### WHAT THE TASK ASKS
Edit the records starting at the line containing "What is the height" and ending at the line containing "passenger LDVs ACC II", replacing "chart" with "graph" and keeping everything else unchanged. Return only those lines, and leave the pictures out.

### DATA FOR ANALYSIS
>>
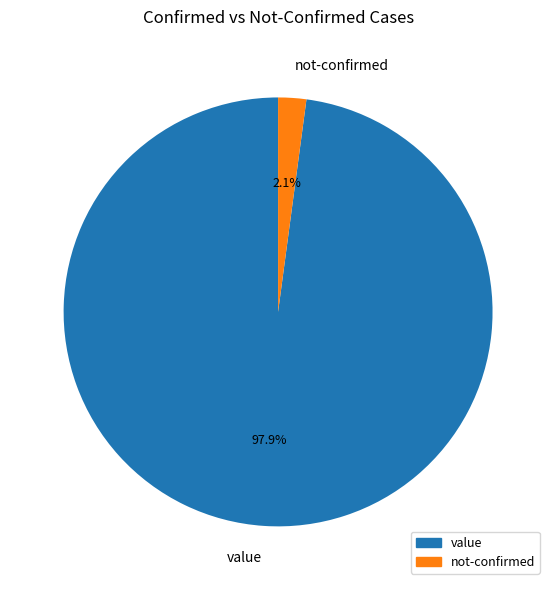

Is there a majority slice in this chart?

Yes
<<
>>
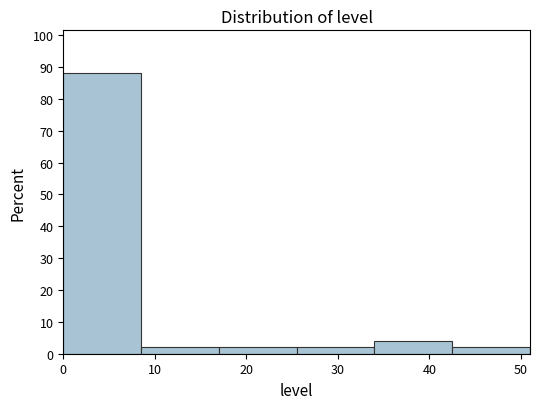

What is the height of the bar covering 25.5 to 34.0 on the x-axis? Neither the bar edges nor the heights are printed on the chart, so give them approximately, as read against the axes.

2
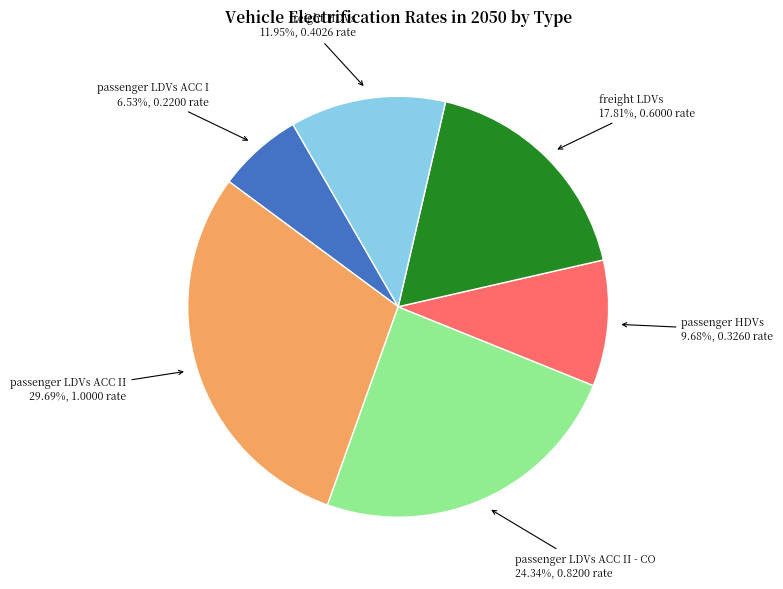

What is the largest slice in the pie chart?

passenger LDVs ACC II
<<
### ANSWER BOX
What is the height of the bar covering 25.5 to 34.0 on the x-axis? Neither the bar edges nor the heights are printed on the graph, so give them approximately, as read against the axes.

2

What is the largest slice in the pie graph?

passenger LDVs ACC II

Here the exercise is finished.